AHIP has signed up five corporate partners to support the Innovation Lab, including GE Healthcare, health IT vendor Emdeon, consulting firm Accenture, biopharmaceutical company Amgen and a fifth company that AHIP is not naming. The payer group also is not disclosing how much money it and its partners are investing in the lab.

A sixth company, Chicago-based multimedia house AnswersMedia, is serving as strategic partner and host of the lab. Facilities include a professional video studio with a massive green screen to produce virtual sets, audio recording booths, a fully functional production kitchen for filming cooking segments — great for educating consumers on healthy eating — and a gym for demonstrating workout techniques.

“This isn’t just a technology innovation lab,” Dubey explained. Companies are looking to test new business models, experiment with patient engagement strategies and adjust to the new realities in cybersecurity, particularly in the wake of the recent hacks of Anthem and Premera Blue Cross.

Dubey said that chief medical officers have sat in the video control room and in editing suites to give immediate feedback to on-camera talent and that AHIP-member CEOs have gotten personally involved in projects taking place at the lab.

Though plenty of healthcare companies, including payers, have their own innovation centers, the AHIP Innovation Lab not only provides a place for insurance companies to collaborate with others, it might also free people to be more creative.

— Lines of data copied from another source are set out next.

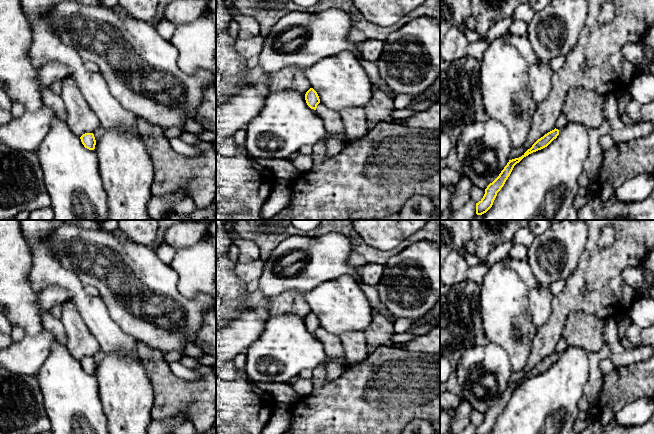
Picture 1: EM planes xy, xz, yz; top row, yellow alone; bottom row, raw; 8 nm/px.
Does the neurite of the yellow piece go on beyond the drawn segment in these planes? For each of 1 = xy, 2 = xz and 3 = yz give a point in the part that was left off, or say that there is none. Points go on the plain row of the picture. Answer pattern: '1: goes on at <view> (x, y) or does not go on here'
1: does not go on here
2: does not go on here
3: does not go on here

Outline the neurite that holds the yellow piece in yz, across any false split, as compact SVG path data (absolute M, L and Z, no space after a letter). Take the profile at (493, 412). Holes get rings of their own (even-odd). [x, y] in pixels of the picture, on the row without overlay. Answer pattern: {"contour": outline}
{"contour": "M555 352L538 363L521 381L509 384L499 400L485 413L483 422L478 427L476 427L476 434L489 434L493 429L497 417L501 414L506 404L510 400L514 390L529 378L547 371L554 363L557 362L558 359L559 354Z"}

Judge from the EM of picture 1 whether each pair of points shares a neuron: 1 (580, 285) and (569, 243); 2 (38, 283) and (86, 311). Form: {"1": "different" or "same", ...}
{"1": "different", "2": "same"}

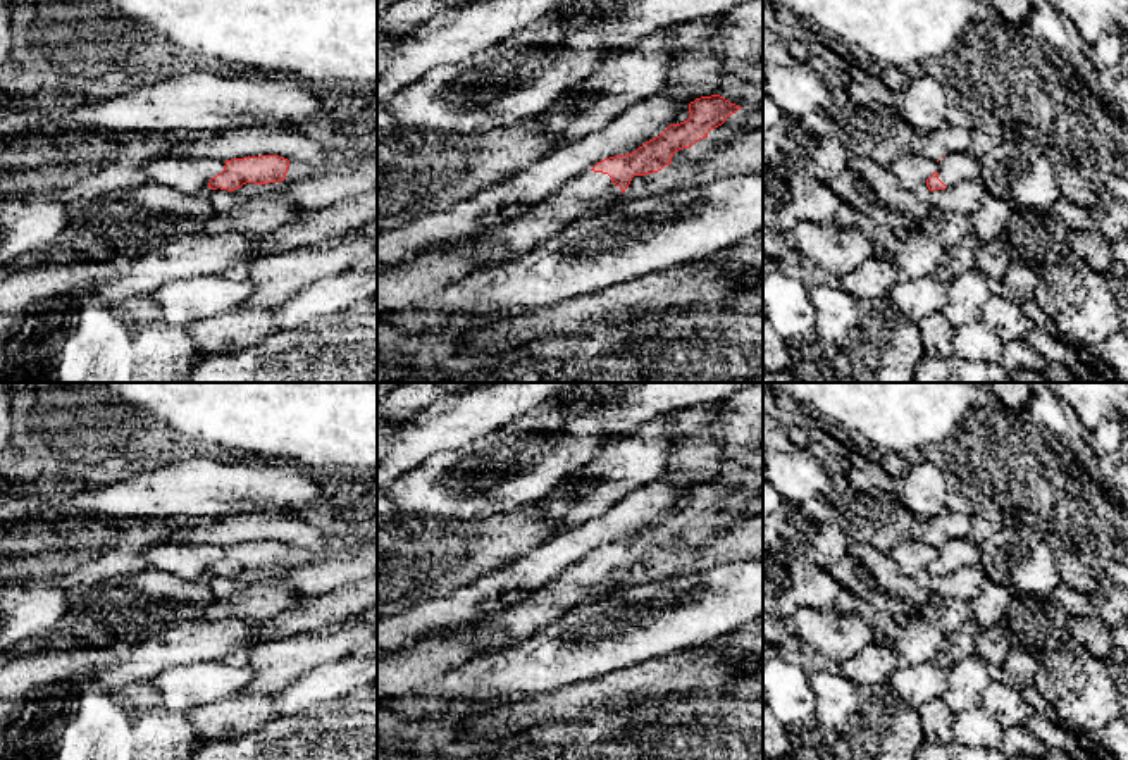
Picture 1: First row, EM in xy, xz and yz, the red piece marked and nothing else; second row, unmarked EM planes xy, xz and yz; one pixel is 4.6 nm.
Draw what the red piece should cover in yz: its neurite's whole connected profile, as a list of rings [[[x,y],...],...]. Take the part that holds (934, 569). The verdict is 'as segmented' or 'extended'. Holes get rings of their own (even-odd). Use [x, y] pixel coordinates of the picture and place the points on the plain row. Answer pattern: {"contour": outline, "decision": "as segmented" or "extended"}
{"contour": [[[947,539],[939,548],[939,555],[927,565],[930,577],[945,576],[961,567],[980,565],[980,543],[970,539]]], "decision": "extended"}

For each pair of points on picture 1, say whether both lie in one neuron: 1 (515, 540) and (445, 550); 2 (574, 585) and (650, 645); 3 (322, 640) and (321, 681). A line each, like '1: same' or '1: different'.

Dubey noted that there are often political ramifications when an idea fails in an internal lab, so people sometimes avoid taking risks.

Behind the scenes are a server room with a private, secure cloud, conference rooms with telepresence technology and large, reconfigurable workspaces. The employee break room — more of an open, central space that just happens to have a refrigerator, sink and beverage dispensers — soon will be outfitted with white boards on the top of every table for visitors to hash out ideas over lunch or coffee. For the sake of collaboration, users will be encouraged to snap photos of their tabletop diagrams and lists for uploading to the private cloud, Dubey said.

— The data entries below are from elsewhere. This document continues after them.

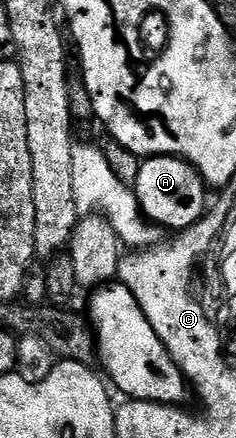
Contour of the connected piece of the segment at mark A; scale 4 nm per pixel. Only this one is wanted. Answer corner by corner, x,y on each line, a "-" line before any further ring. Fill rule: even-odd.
150,156
140,161
141,169
137,172
135,193
141,215
145,220
160,226
162,229
190,228
196,224
207,211
205,192
207,185
201,175
185,160
177,156

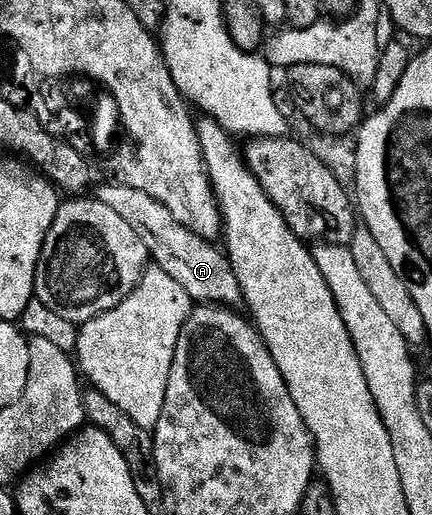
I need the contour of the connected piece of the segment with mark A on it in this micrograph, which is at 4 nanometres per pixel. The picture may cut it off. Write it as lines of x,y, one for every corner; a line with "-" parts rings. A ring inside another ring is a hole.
115,181
109,183
109,187
98,192
100,202
110,205
110,209
114,209
114,213
118,213
118,217
122,217
122,221
126,221
126,225
130,225
138,237
142,237
142,245
146,245
151,262
170,273
170,277
174,277
174,281
186,289
193,301
200,305
223,305
229,309
235,308
236,302
241,302
238,277
232,263
215,242
198,237
198,233
186,229
186,225
182,225
182,221
178,221
174,213
166,209
166,205
154,201
154,197
141,193
139,189
122,187

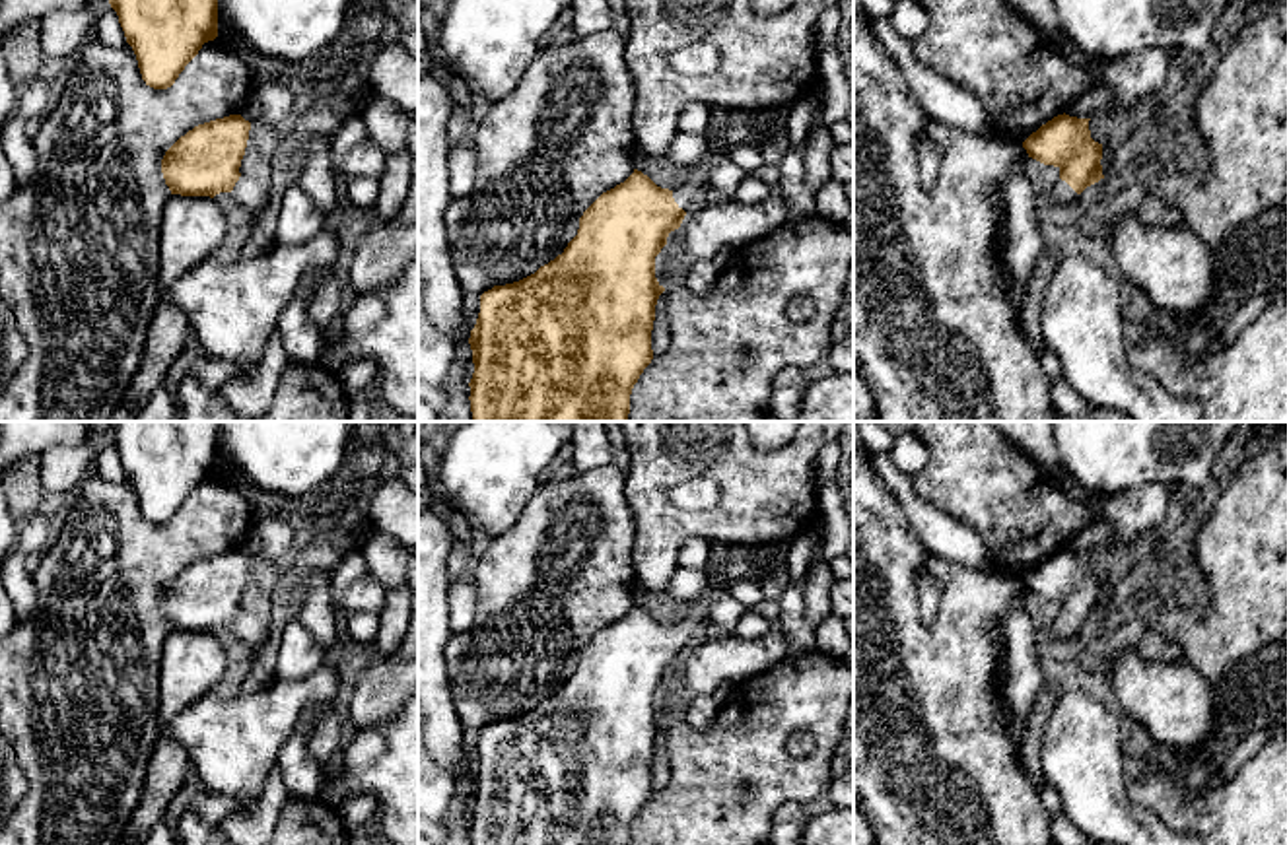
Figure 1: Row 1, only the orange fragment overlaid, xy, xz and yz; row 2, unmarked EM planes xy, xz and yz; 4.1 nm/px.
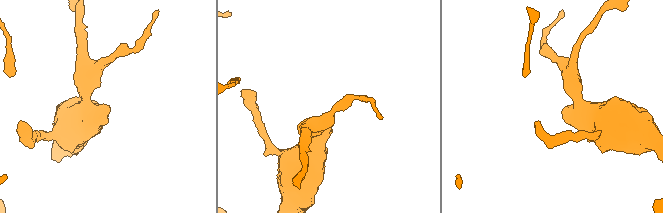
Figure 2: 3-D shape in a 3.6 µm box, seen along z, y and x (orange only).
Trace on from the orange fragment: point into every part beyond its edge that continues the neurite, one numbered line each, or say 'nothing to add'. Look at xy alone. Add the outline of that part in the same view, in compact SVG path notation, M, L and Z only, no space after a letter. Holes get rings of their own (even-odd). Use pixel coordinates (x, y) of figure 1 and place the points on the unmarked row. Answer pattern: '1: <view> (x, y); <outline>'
1: xy (249, 628); M239 612L233 625L229 627L235 637L247 643L255 653L268 639L268 622L261 620L255 612Z

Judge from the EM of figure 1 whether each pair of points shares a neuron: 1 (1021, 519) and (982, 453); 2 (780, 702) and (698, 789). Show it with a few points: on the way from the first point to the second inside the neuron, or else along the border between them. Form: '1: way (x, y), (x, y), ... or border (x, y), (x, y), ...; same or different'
1: way (1009, 504), (982, 476), (982, 469); same
2: way (759, 723), (720, 768); same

The partners all helped in designing the Innovation Lab. Dubey, who joined AHIP in 2013 after several years in the entrepreneurial world, said he visited GE’s Global Software Center of Excellence in San Ramon, Calif., to observe methodologies and best practices used by GE so he could adapt them for the AHIP lab, too.

All four named partner companies have a presence in the Chicago area. AHIP chose the Midwestern city for its central location, strong technology and business communities and presence of so many healthcare organizations, including the American Medical Association, American Hospital Association and Healthcare Information and Management Systems Society.